• **QUESTIONS ON THE MATERIAL**:
A) Rewrite the stretch of the family business text from "6. Navigating liquidity" through "source of capital.", putting "venture capital" in place of "private equity".
B) Write what comes next in the family business text, picking up after its final sentence.

• **EXERCISE PASSAGE**:

+ + + + + + +

5. Considerations of global mobility and residence
With employees and businesses demonstrating the effectiveness of remote working, COVID-19 has shone a spotlight on the mobility and location of global workforces.
When lockdown began there was an initial flurry of family business owners considering whether to stay residing in the country in which their company is based or quickly relocate abroad to second homes before borders closed. For those deciding to work remotely from abroad, this raised a multitude of questions around tax and whether their company would be liable to pay taxes under various jurisdictions.
While some tax authorities have issued temporary relaxation of rules around residency and permanent establishment to facilitate those remotely working from other jurisdictions, it is still unclear whether longer-term decisions will be contemplated which would safeguard family business leaders working on a remote basis from overseas.
The EY Tax COVID-19 Global Mobility Response Tracker provides regular updates on how governments around the world are changing their payroll, tax and social security laws to address the mobility implications of their response to the pandemic.
6. Navigating liquidity and financing
Responsible for a major part of worldwide economic growth, family businesses are of increasing interest to investors. However, despite this strong interest, financing growth is a recurring challenge for family businesses with owners often very reluctant to offer equity in the capital markets.
According to the EY 2018 Family Business report, just 38% of the world’s largest family-run businesses have either used or are currently using private equity as a source of capital.

+ + + + + + +

• **DATA PROVIDED**:
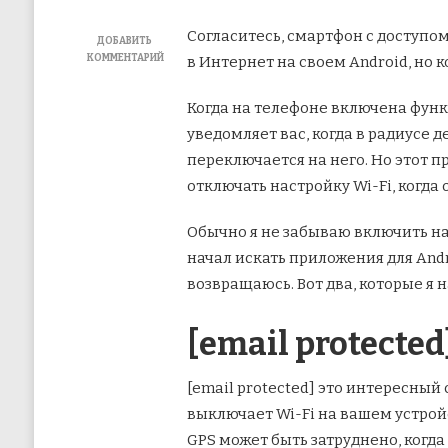
Согласитесь, смартфон с доступом 
ДОБАВИТЬ
КОММЕНТАРИЙ
в Интернет на своем Android, но к
К
ЗАПИСИ
Когда на телефоне включена функ
2
ПРИЛОЖЕНИЯ
уведомляет вас, когда в радиусе д
ДЛЯ
переключается на него. Но этот 
АВТОМАТИЧЕСКОГО
ПЕРЕКЛЮЧЕНИЯ
отключать настройку Wi-Fi, когда о
НАСТРОЕК
ANDROID
WIFI
Обычно я не забываю включить нас
начал искать приложения для Andro
возвращаюсь. Вот два, которые я 
[email protected
[email protected]
это интересный 
выключает Wi-Fi на вашем устройс
GPS может быть затруднено, когда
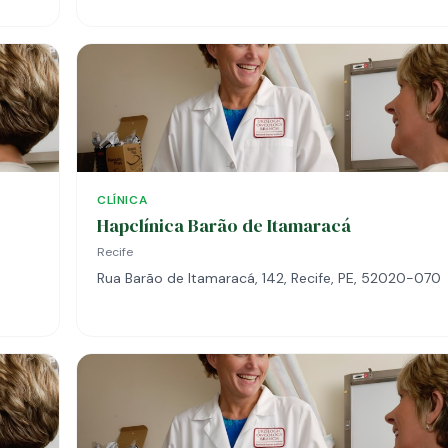
CLÍNICA
Hapclínica Barão de Itamaracá
Recife
Rua Barão de Itamaracá, 142, Recife, PE, 52020-070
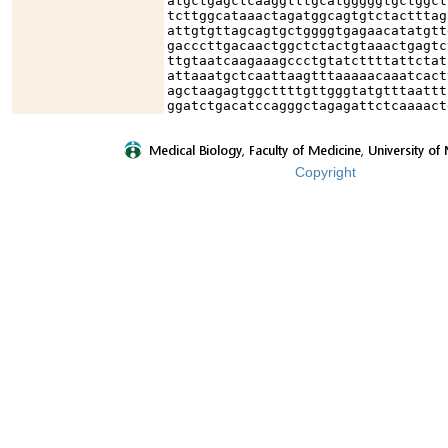
atgctgagctcaaggtttgcatgggggtgctggct
tcttggcataaactagatggcagtgtctactttag
attgtgttagcagtgctggggtgagaacatatgtt
gacccttgacaactggctctactgtaaactgagtc
ttgtaatcaagaaagccctgtatcttttattctat
attaaatgctcaattaagtttaaaaacaaatcact
agctaagagtggcttttgttgggtatgtttaattt
ggatctgacatccagggctagagattctcaaaact
Copyright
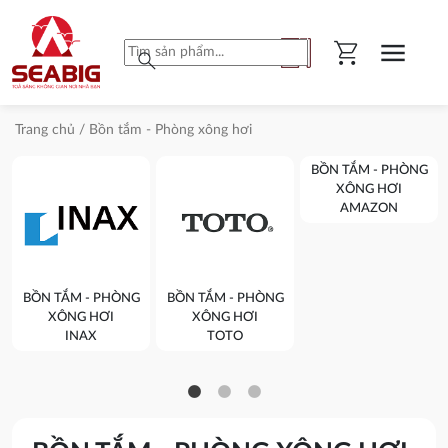
shopping_cart
menu
search
Trang chủ
/ Bồn tắm - Phòng xông hơi
BỒN TẮM - PHÒNG
XÔNG HƠI
AMAZON
BỒN TẮM - PHÒNG
BỒN TẮM - PHÒNG
XÔNG HƠI
XÔNG HƠI
INAX
TOTO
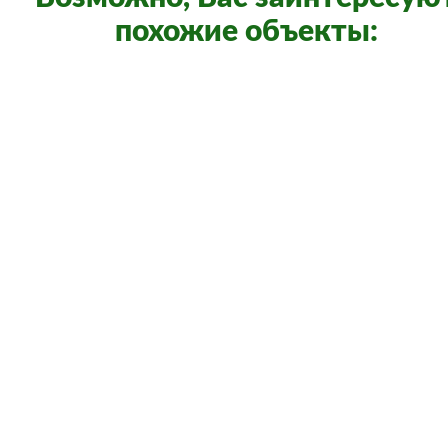
похожие объекты:
4 500 000
/
107 м²
г. Тюмень, ул. Софьи Ковалевской, д. 6
(район Центр Харьковская)
Боярских Татьяна Георгиевна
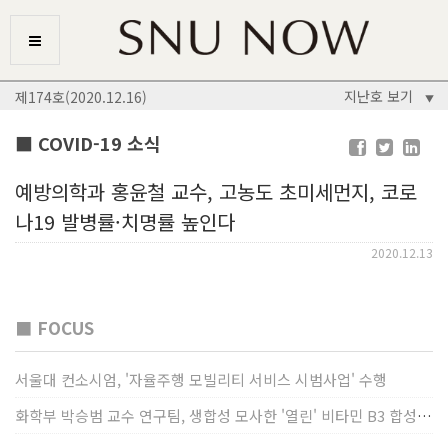
지난호 보기
제174호(2020.12.16)
▼
■ COVID-19 소식
예방의학과 홍윤철 교수, 고농도 초미세먼지, 코로
나19 발병률·치명률 높인다
2020.12.13
■ FOCUS
서울대 컨소시엄, '자율주행 모빌리티 서비스 시범사업' 수행
화학부 박승범 교수 연구팀, 생합성 모사한 '열린' 비타민 B3 합성법 개발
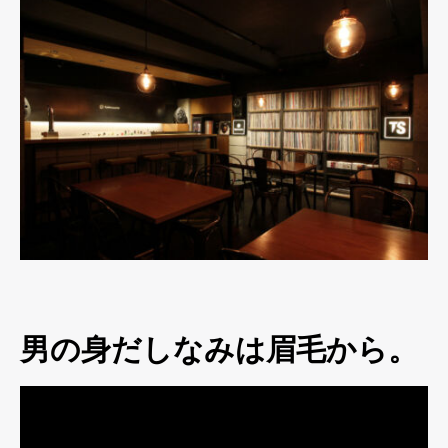
男の身だしなみは眉毛から。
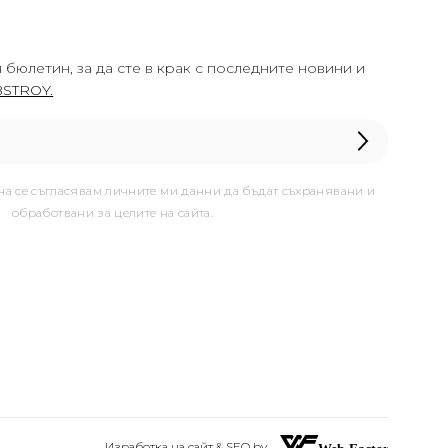
 бюлетин, за да сте в крак с последните новини и
STROY.
она се съгласявам личните ми данни да бъдат съхранявани и
обработвани за целите на сайта.
Изработка на сайт & SEO by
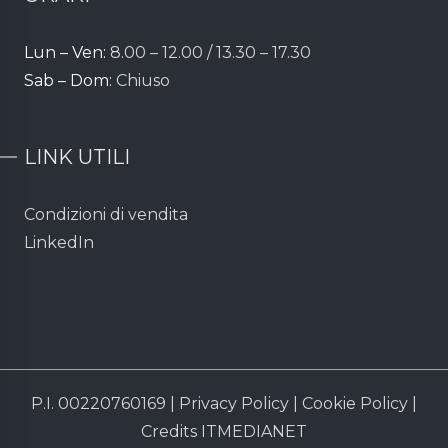
Lun – Ven:
8.00 – 12.00 / 13.30 – 17.30
Sab – Dom:
Chiuso
LINK UTILI
Condizioni di vendita
LinkedIn
P.I. 00220760169 |
Privacy Policy
|
Cookie Policy
|
Credits
ITMEDIANET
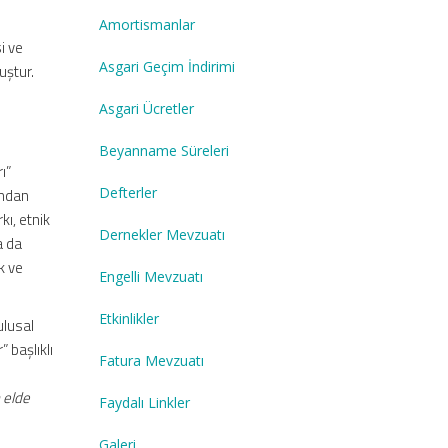
Amortismanlar
i ve
Asgari Geçim İndirimi
uştur.
Asgari Ücretler
Beyanname Süreleri
rı”
Defterler
ından
kı, etnik
Dernekler Mevzuatı
a da
ik ve
Engelli Mevzuatı
Etkinlikler
ulusal
” başlıklı
Fatura Mevzuatı
 elde
Faydalı Linkler
Galeri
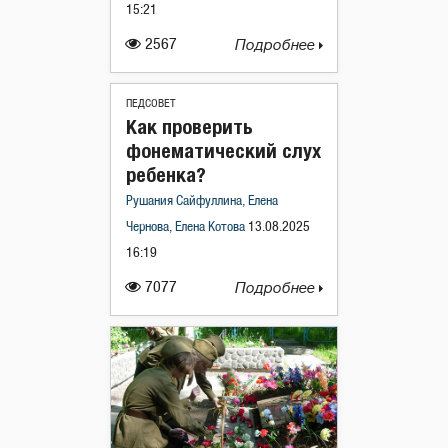
15:21
2567
Подробнее
ПЕДСОВЕТ
Как проверить
фонематический слух
ребенка?
Рушания Сайфуллина, Елена
Чернова, Елена Котова
13.08.2025
16:19
7077
Подробнее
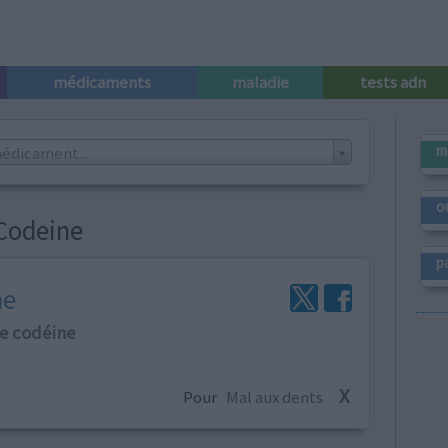
médicaments
maladie
tests adn
m
édicament...
o
 Codeine
p
ne
e codéine
X
Pour
Mal aux dents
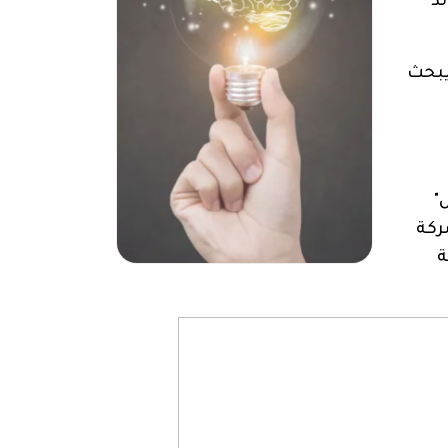
لد
ويبحث
س
"
شركة
ة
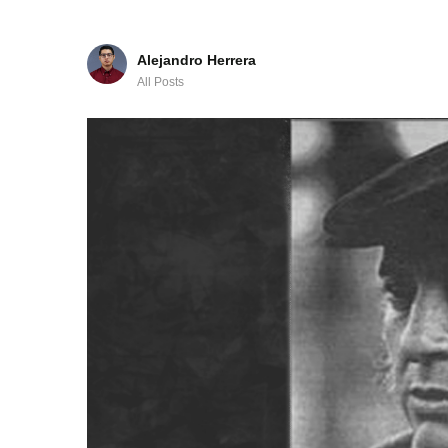
Alejandro Herrera
All Posts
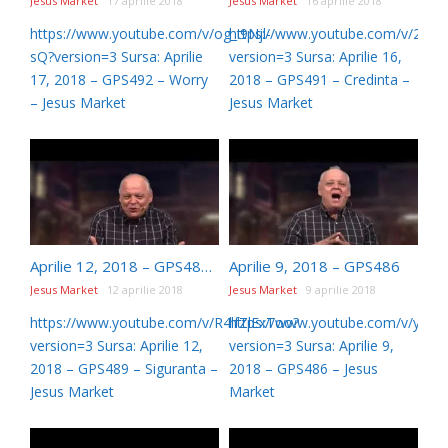
Jesus Market
17 aprilie 2018
Jesus Market
16 aprilie 2018
https://www.youtube.com/v/og_i9Njl-
https://www.youtube.com/v/2sPf
sQ?version=3 Sursa: Aprilie
version=3 Sursa: Aprilie 16,
17, 2018 – GPS492 – Worry
2018 – GPS491 – Credinta –
– Jesus Market
Jesus Market
Aprilie 12, 2018 – GPS489 – Siguranta
Aprilie 9, 2018 – GPS486
Jesus Market
12 aprilie 2018
Jesus Market
9 aprilie 2018
https://www.youtube.com/v/R4lfZlExToo?
https://www.youtube.com/v/yOL
version=3 Sursa: Aprilie 12,
version=3 Sursa: Aprilie 9,
2018 – GPS489 – Siguranta –
2018 – GPS486 – Jesus
Jesus Market
Market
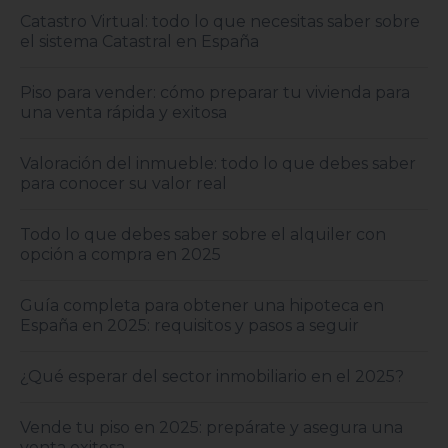
Catastro Virtual: todo lo que necesitas saber sobre
el sistema Catastral en España
Piso para vender: cómo preparar tu vivienda para
una venta rápida y exitosa
Valoración del inmueble: todo lo que debes saber
para conocer su valor real
Todo lo que debes saber sobre el alquiler con
opción a compra en 2025
Guía completa para obtener una hipoteca en
España en 2025: requisitos y pasos a seguir
¿Qué esperar del sector inmobiliario en el 2025?
Vende tu piso en 2025: prepárate y asegura una
venta exitosa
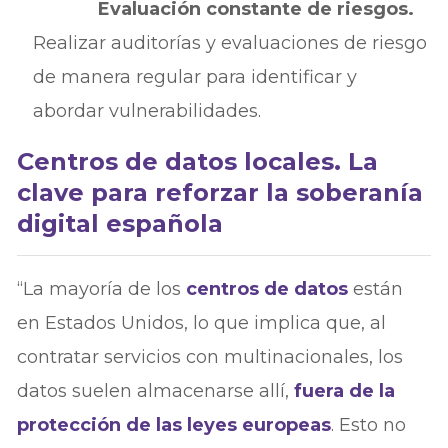
Evaluación constante de riesgos.
Realizar auditorías y evaluaciones de riesgo
de manera regular para identificar y
abordar vulnerabilidades.
Centros de datos locales. La
clave para reforzar la soberanía
digital española
“La mayoría de los
centros de datos
están
en Estados Unidos, lo que implica que, al
contratar servicios con multinacionales, los
datos suelen almacenarse allí,
fuera de la
protección de las leyes europeas
. Esto no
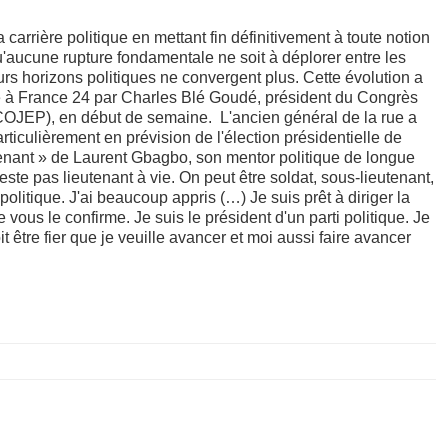
arrière politique en mettant fin définitivement à toute notion
'aucune rupture fondamentale ne soit à déplorer entre les
urs horizons politiques ne convergent plus. Cette évolution a
ée à France 24 par Charles Blé Goudé, président du Congrès
s (COJEP), en début de semaine. L'ancien général de la rue a
ticulièrement en prévision de l'élection présidentielle de
utenant » de Laurent Gbagbo, son mentor politique de longue
este pas lieutenant à vie. On peut être soldat, sous-lieutenant,
 politique. J'ai beaucoup appris (…) Je suis prêt à diriger la
e vous le confirme. Je suis le président d'un parti politique. Je
 être fier que je veuille avancer et moi aussi faire avancer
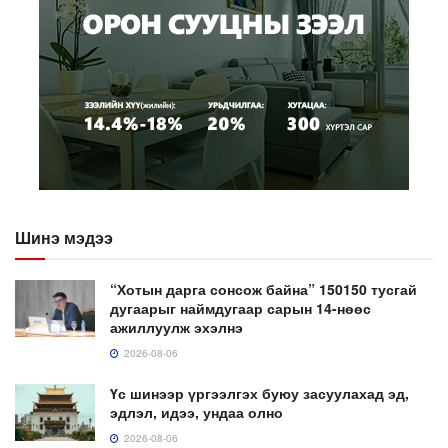
Шинэ мэдээ
“Хотын дарга сонсож байна” 150150 тусгай
дугаарыг наймдугаар сарын 14-нөөс
ажиллуулж эхэлнэ
2026-08-06
Үс шинээр үргээлгэх буюу засуулахад эд,
эдлэл, идээ, ундаа олно
2026-08-06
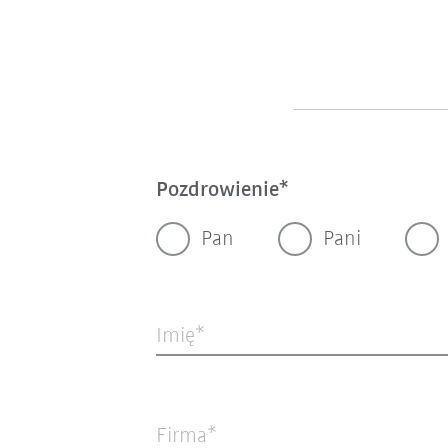
Pozdrowienie
Pan
Pani
Imię
Firma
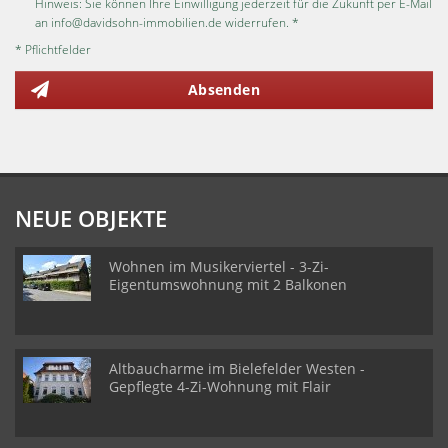
Hinweis: Sie können Ihre Einwilligung jederzeit für die Zukunft per E-Mail
an info@davidsohn-immobilien.de widerrufen. *
* Pflichtfelder
Absenden
NEUE OBJEKTE
Wohnen im Musikerviertel - 3-Zi-
Eigentumswohnung mit 2 Balkonen
Altbaucharme im Bielefelder Westen -
Gepflegte 4-Zi-Wohnung mit Flair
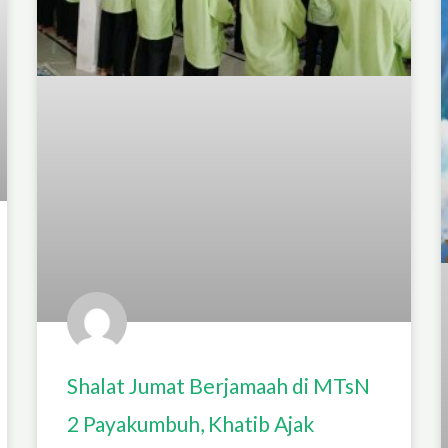
Shalat Jumat Berjamaah di MTsN
2 Payakumbuh, Khatib Ajak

+ + + + + + +

• **RESULTS OF THE EXERCISE**:
A)
6. Navigating liquidity and financing
Responsible for a major part of worldwide economic growth, family businesses are of increasing interest to investors. However, despite this strong interest, financing growth is a recurring challenge for family businesses with owners often very reluctant to offer equity in the capital markets.
According to the EY 2018 Family Business report, just 38% of the world’s largest family-run businesses have either used or are currently using venture capital as a source of capital.

B)
Like all businesses, family businesses must grow in order to survive and thrive, however, we often find that they tend to shy away from diluting equity holdings in their companies, and prefer to retain as much ownership within the family as possible.
As the business climate continues to evolve, it is essential that owners place a key focus on liquidity and robust financing if they are to weather the tough economic conditions that lie ahead.
Family businesses are continuing to look closely at the following:
- Tax cost recovery strategies, activate tax refunds, carryforwards, etc.
- Revised sourcing strategies and agreements
- Supplier contract and credit terms renegotiations
- Communications to gain stakeholder confidence and support credit and contract renegotiation
Thoughts for the future
Whilst family businesses are always evolving and adapting, crises often prompt reflection. Leaders should use these situations to consider what’s next for the business and, indeed, the family.
Long-term planning is key to success. With the business climate continuously in a state of change, family business leaders can benefit from considering what they want to achieve personally, and for the business, and whether their current strategy will facilitate these objectives.
Owners are faced with a multitude of challenges as they try to combine growth acceleration with building the family legacy. Planning for the future can be daunting without detailed insights into what other family businesses are doing and how they are adapting to market disruption. Stopping to take stock of these priority areas and assess whether more work needs to be done to develop a clear way forward for each strategic pillar is the first step towards ensuring a family business is robust, resilient and ready to navigate through all market conditions.
Summary
In this article, Tom Evennett and Alexander Hayward discuss how leaders should use these disruptive times to consider what’s next for the business and indeed, the family as long-term planning is key to success.